Por exemplo, ao ouvir-se da boca dos cineastas da região referências a Tarkóvski e a filmes como Edukators, O Cão Andaluz ou Os Sonhadores. Nas oficinas que eles ministram, garotas e garotos criam roteiros sobre terrorismo poético. Confabulam atentados contra janelas de quem vive no centro da cidade, quebrando seus vidros com pedras embrulhadas em poemas, para dar um recado de insubordinação intelectualizada. O que querem, segundo eles mesmos dizem, é provar a própria sensibilidade, criatividade e intelectualismo a estratos sociais que os ignoram para além dos moldes do tal pop pobre.

Cinema de Guerrilha não deixa de ser um filme de classe média sobre a periferia, portanto um olhar estrangeiro. Como argumenta Luciano Oliveira, um dos estudantes de Cinema de quem se ouve as idéias enquanto a câmera fecha em seu rosto no trajeto de uma van (recurso longamente explorado que dá mais peso ao discurso do que à imagem), é ilusão que o documentarista ou cineasta de ficção possa se misturar na realidade da "perifa" e se imiscuir a tal ponto daquele modo de vida que passe a fazer parte do cenário. Câmera desligada, o diretor volta ao seu quarto confortável de classe média.

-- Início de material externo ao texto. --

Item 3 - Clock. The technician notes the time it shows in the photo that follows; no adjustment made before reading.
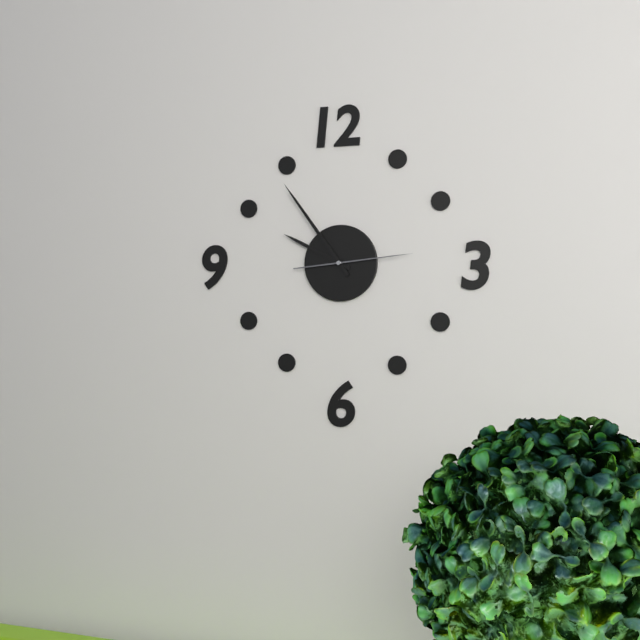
9:54:14
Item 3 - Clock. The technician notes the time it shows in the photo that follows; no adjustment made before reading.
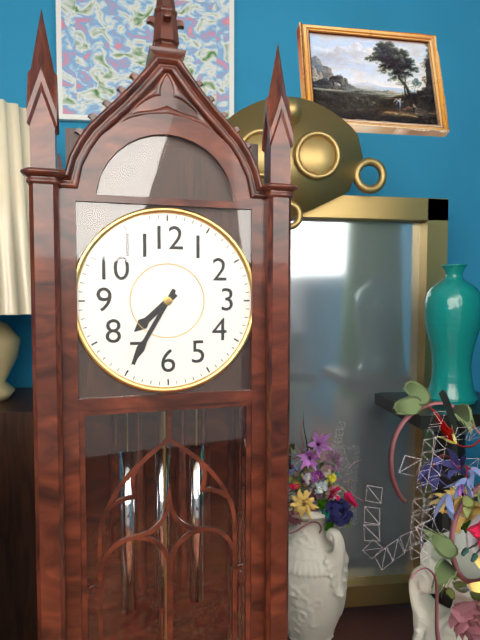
7:35
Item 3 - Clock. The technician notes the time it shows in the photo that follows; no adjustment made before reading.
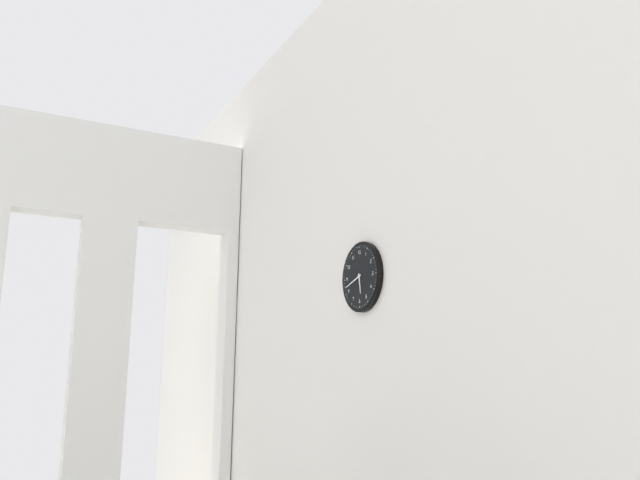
5:42
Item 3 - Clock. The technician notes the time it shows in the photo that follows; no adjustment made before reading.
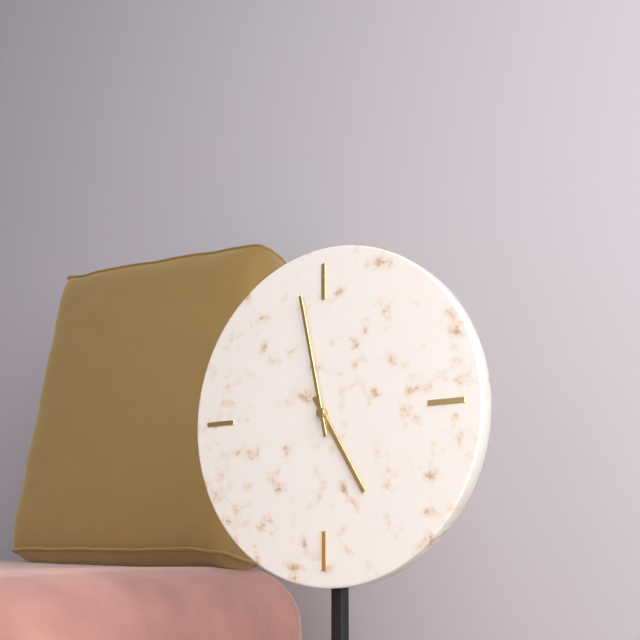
4:58
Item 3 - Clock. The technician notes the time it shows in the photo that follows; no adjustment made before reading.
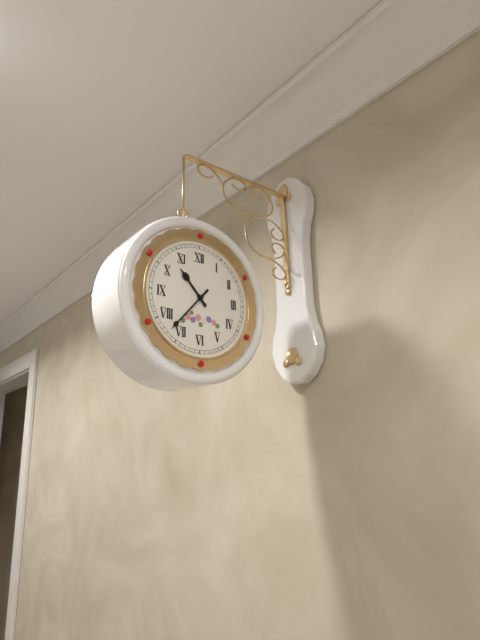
10:37
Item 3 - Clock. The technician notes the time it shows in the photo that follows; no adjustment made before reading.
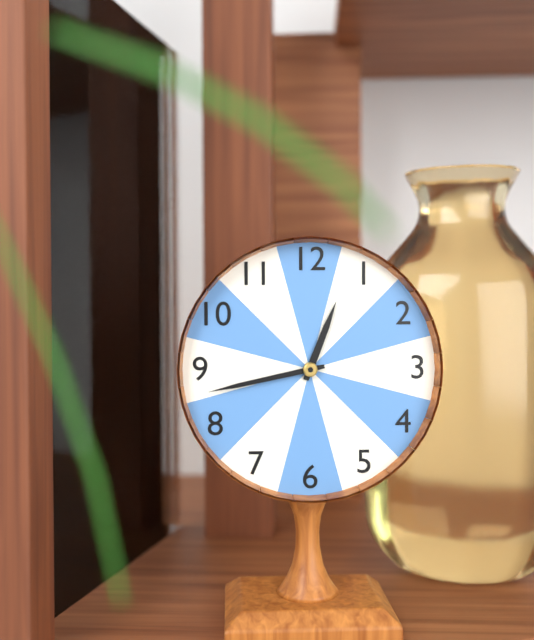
12:43
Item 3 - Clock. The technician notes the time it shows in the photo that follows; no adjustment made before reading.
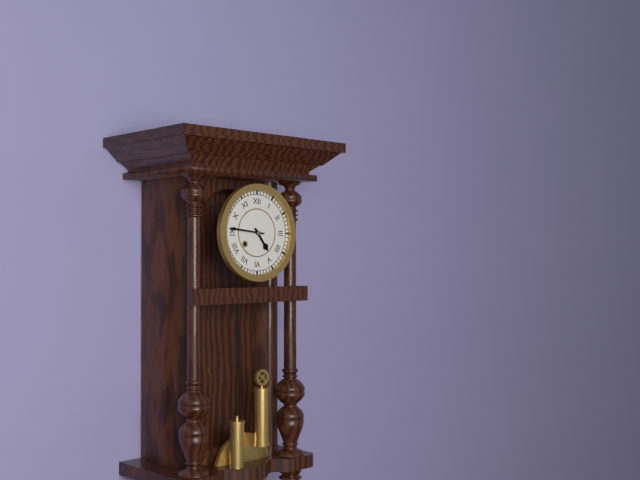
4:46
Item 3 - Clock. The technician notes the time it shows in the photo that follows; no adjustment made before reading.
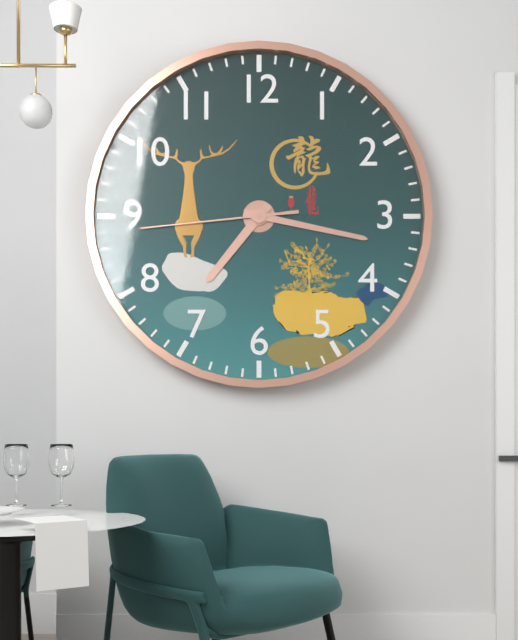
7:17:44
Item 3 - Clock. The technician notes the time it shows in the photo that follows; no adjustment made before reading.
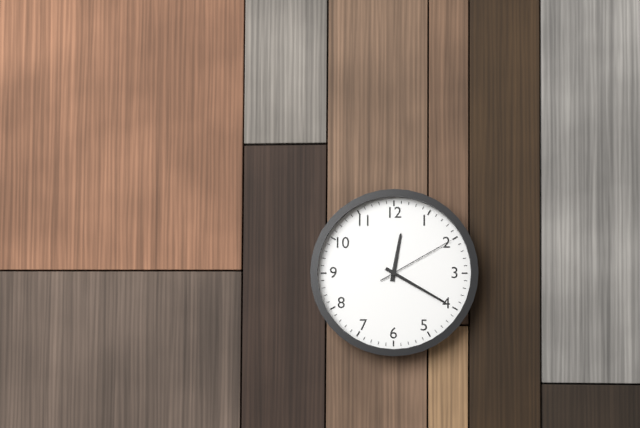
12:20:10
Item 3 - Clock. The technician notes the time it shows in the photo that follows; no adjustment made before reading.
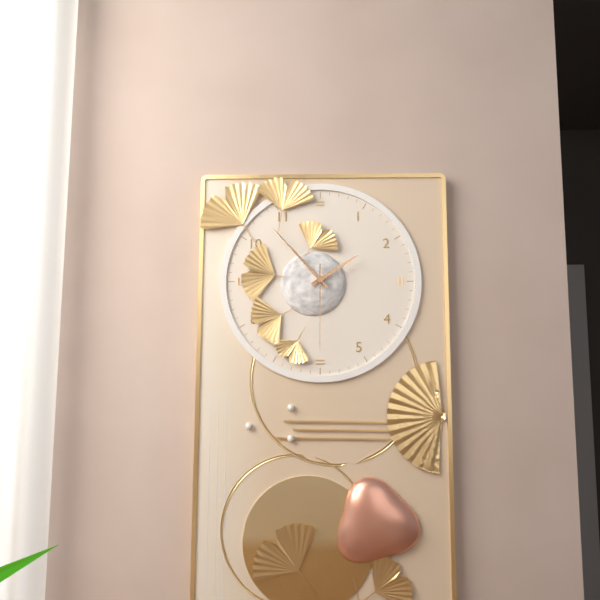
1:53:30
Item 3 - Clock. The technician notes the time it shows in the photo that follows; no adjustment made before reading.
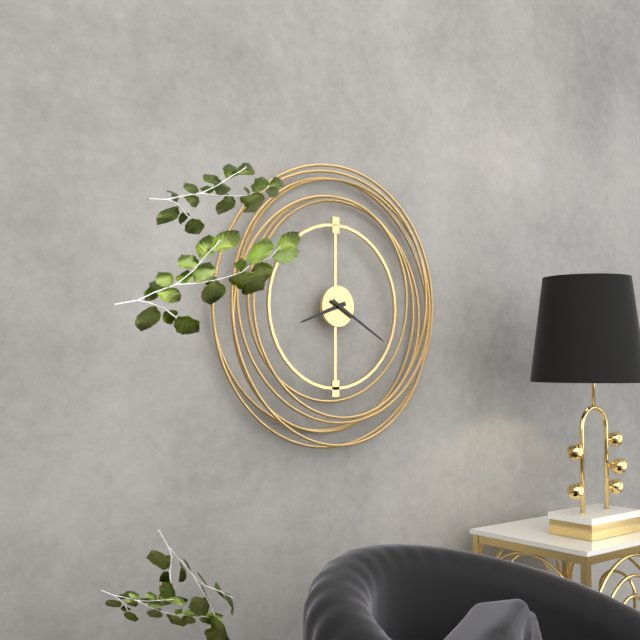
8:20
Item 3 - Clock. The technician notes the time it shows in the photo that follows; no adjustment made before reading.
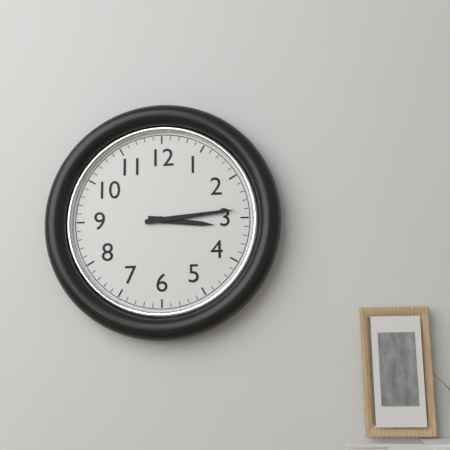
3:14
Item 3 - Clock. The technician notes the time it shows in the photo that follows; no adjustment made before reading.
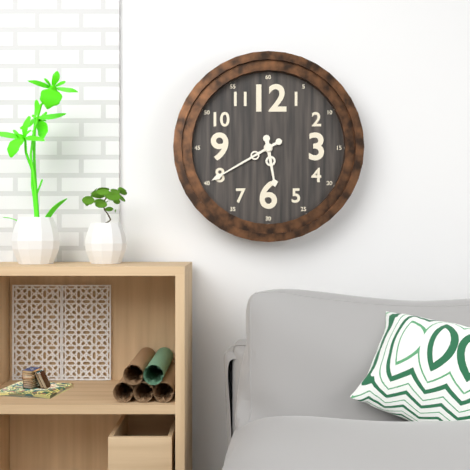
5:40
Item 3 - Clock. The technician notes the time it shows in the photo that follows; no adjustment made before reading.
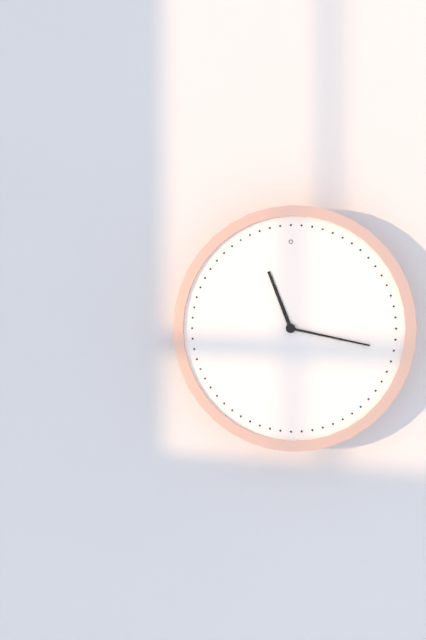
11:17
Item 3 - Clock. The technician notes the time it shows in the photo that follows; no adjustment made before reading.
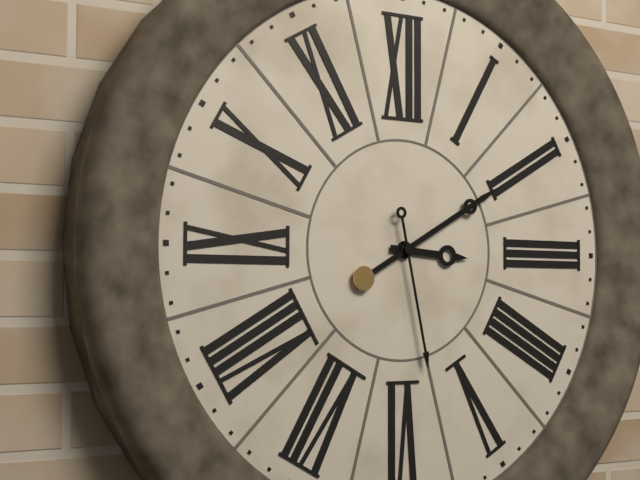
3:10:28
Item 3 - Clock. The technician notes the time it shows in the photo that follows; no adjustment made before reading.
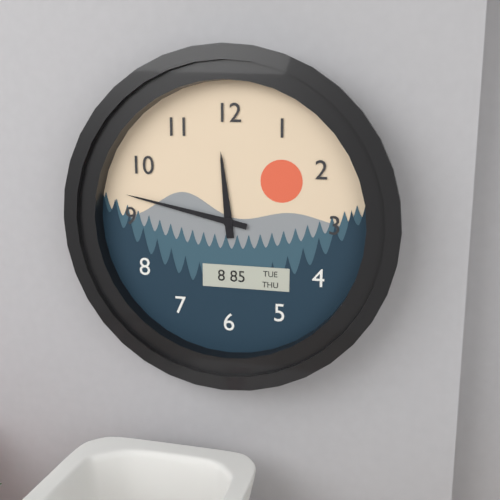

É nesse sentido que o mesmo estudante de Cinema chama a atenção para o fato de que o grupo é atuante e produtivo, mas não "aparece" até que um outro, vindo de um cenário não marginalizado, como no caso Mocarzel, lhes confira visibilidade mostrando-os em seus filmes. "Espero que meu curta esteja na seleção do Cine PE ano que vem", diz Oliveira.

* A repórter viajou a convite do Cine PE.